Since 2009, at least 19 aid workers have been murdered and more than 20 abducted across Pakistan by militants and criminals, the forum said.
“This trend of increased targeting of humanitarian aid organizations and personnel will further impede the ability of humanitarian agencies to provide life-saving and life-enhancing support to the most vulnerable population,” the forum said.
According to the forum, at the end of last year there were more than 200 foreigners and 10,000 locals working in Pakistan for international aid organizations under its aegis.
The ICRC is not part of the forum.
On Sunday a video emerged of kidnapped US development worker Warren Weinstein urging US President Barack Obama to agree to his abductors’ demands.
The 70-year-old was snatched after gunmen tricked their way into his Lahore home in August last year and Pakistani officials believe he is being held by al-Qaeda and Taliban extremists in Pakistan’s lawless northwest.
The kidnapping of Weinstein in Lahore, and an Italian and German in Multan — both cities previously regarded as relatively safe — has further rattled the nerves of non-government organizations (NGO).
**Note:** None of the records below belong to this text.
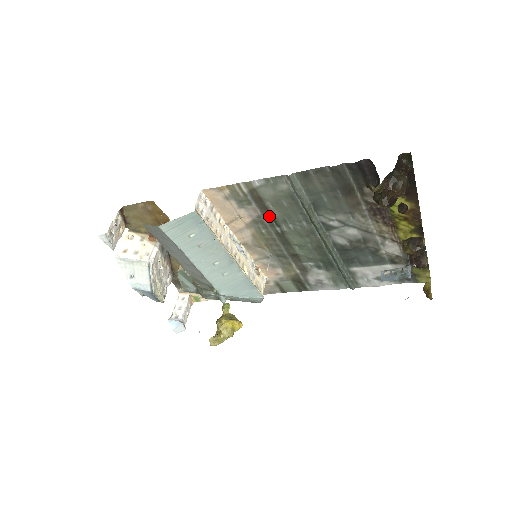
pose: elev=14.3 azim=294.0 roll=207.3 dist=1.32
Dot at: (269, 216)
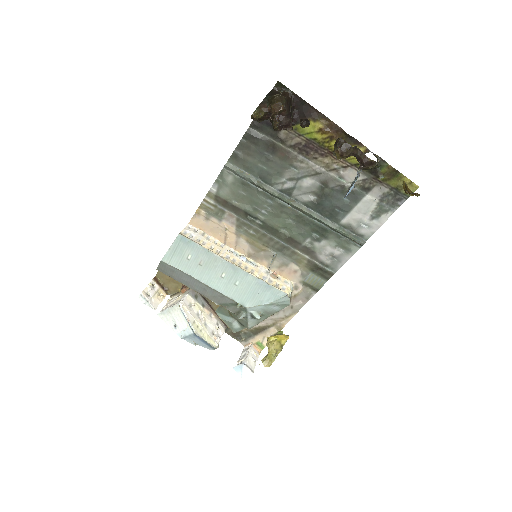
Dot at: (242, 213)
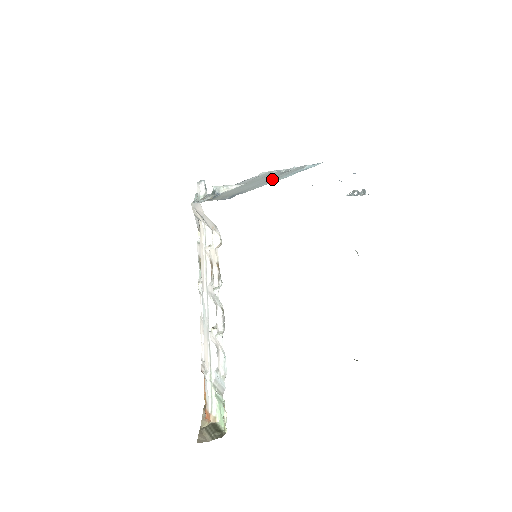
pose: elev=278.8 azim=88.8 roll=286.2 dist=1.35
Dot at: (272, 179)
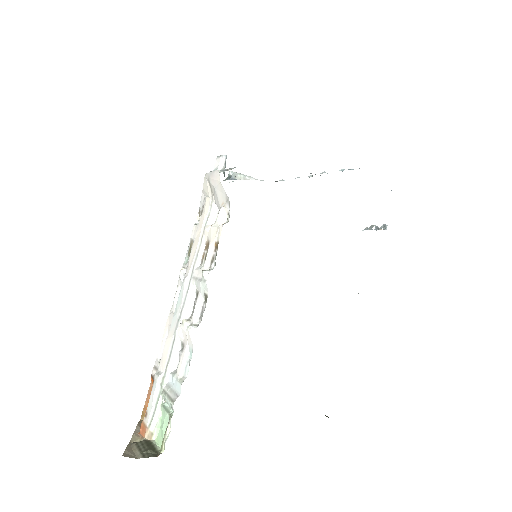
Dot at: occluded
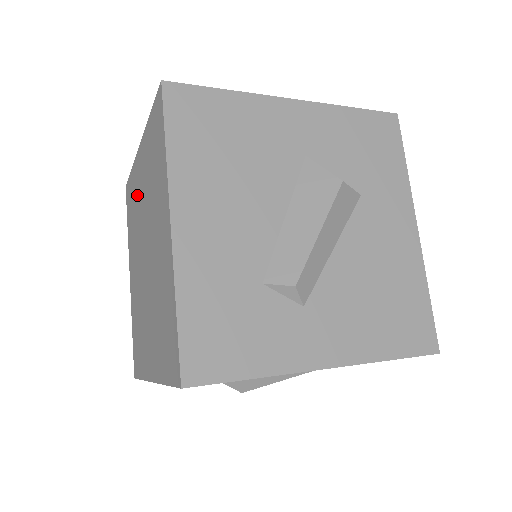
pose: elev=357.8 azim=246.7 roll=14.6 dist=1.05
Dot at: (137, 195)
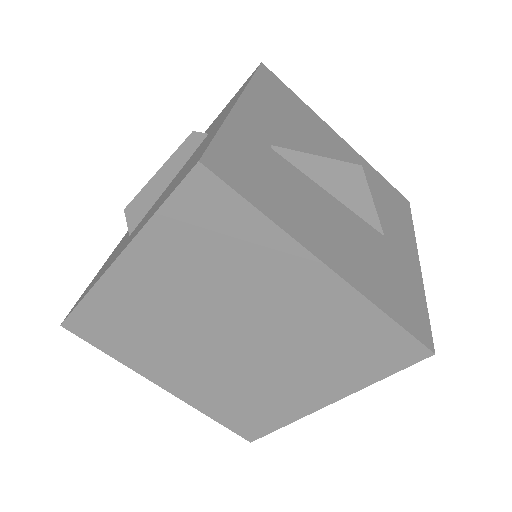
Dot at: (262, 277)
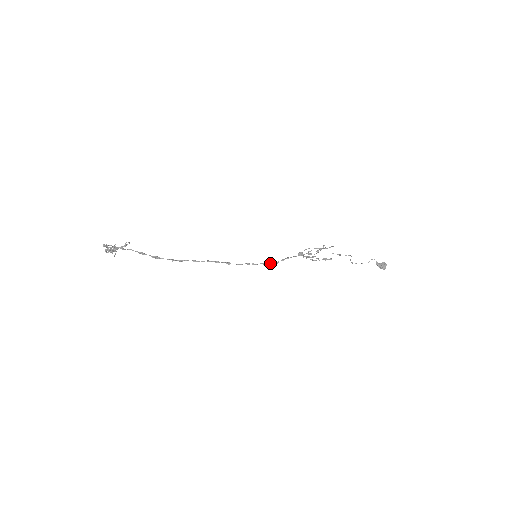
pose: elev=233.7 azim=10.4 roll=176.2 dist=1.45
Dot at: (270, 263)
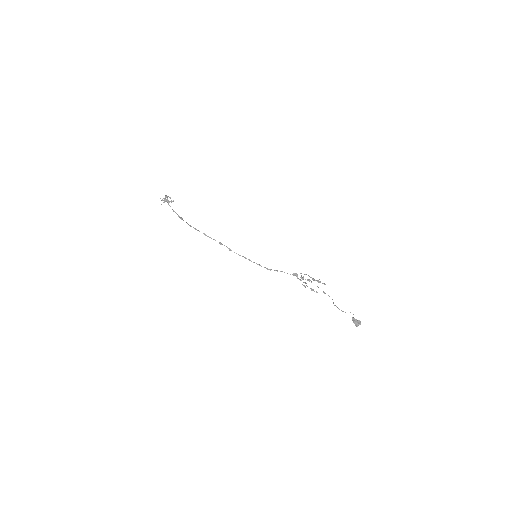
Dot at: (264, 267)
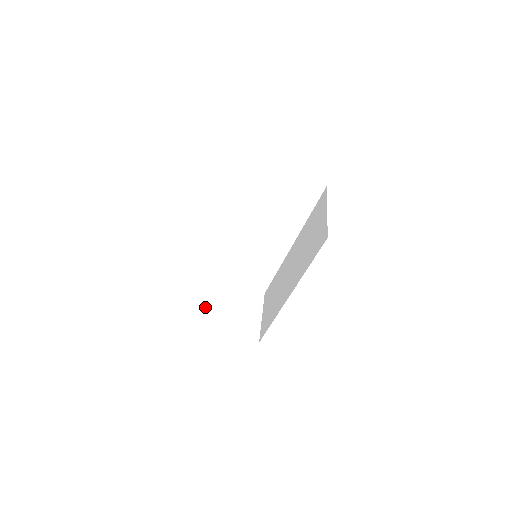
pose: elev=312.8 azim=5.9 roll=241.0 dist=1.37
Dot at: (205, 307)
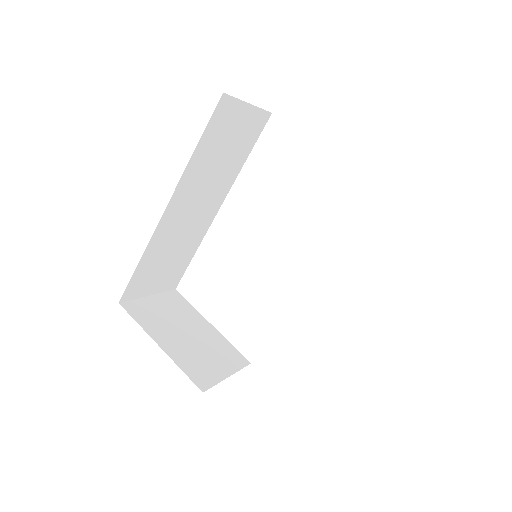
Dot at: (167, 322)
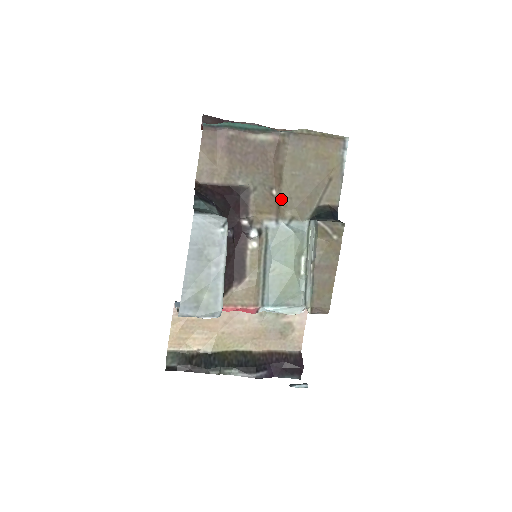
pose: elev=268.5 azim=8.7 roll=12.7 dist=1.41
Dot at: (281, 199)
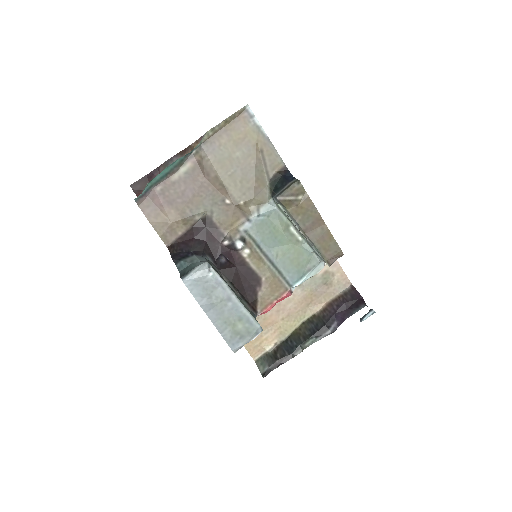
Dot at: (237, 201)
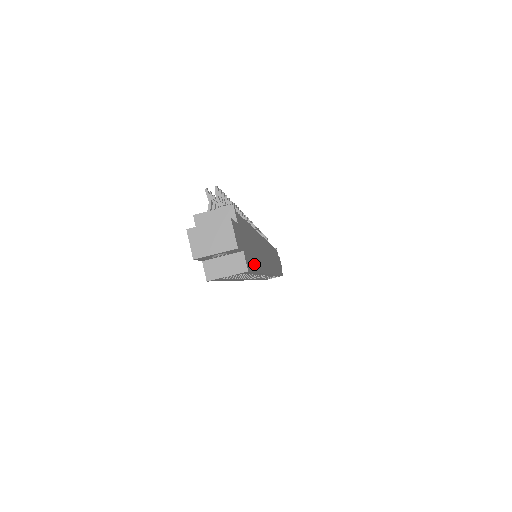
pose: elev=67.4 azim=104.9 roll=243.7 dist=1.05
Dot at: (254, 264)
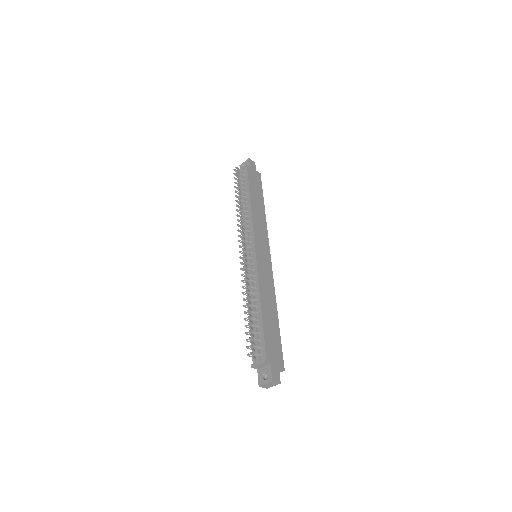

“We have really tightened up our security. For Islamabad our security guy says the risk is still low, but kidnappings are increasing and from places like Multan — we never would have expected that,” an official with one major Western aid group said.
Many in the aid community have been deeply critical of the CIA’s decision to run a fake vaccination program in a bid to identify former al-Qaeda leader Osama bin Laden in the run up to his killing in May last year, saying the link with espionage had endangered aid workers.
Pakistan arrested the doctor recruited by the CIA to run the program, but bin Laden’s death in Pakistan ignited a wave of restrictions on foreigners across the country, limiting their movements and restricting visas.
A staff member with another international NGO said that although most aid workers accepted that a certain level of danger was part of the job, the ICRC’s reputation made the Dale case all the more shocking.
Senior ICRC officials from Geneva traveled to Pakistan after Dale’s murder to meet authorities and review the organization’s presence in the country.
A few days before Dale’s abduction, the ICRC had already said it was planning to scale back its presence in Pakistan.
One option being considered, the source said, was to cut ICRC operations back to their level before a 2005 earthquake in Kashmir that killed more than 75,000 people.
That would leave just five expatriate staff in Islamabad and a hospital in Peshawar, down from about 100 foreigners at the start of this year.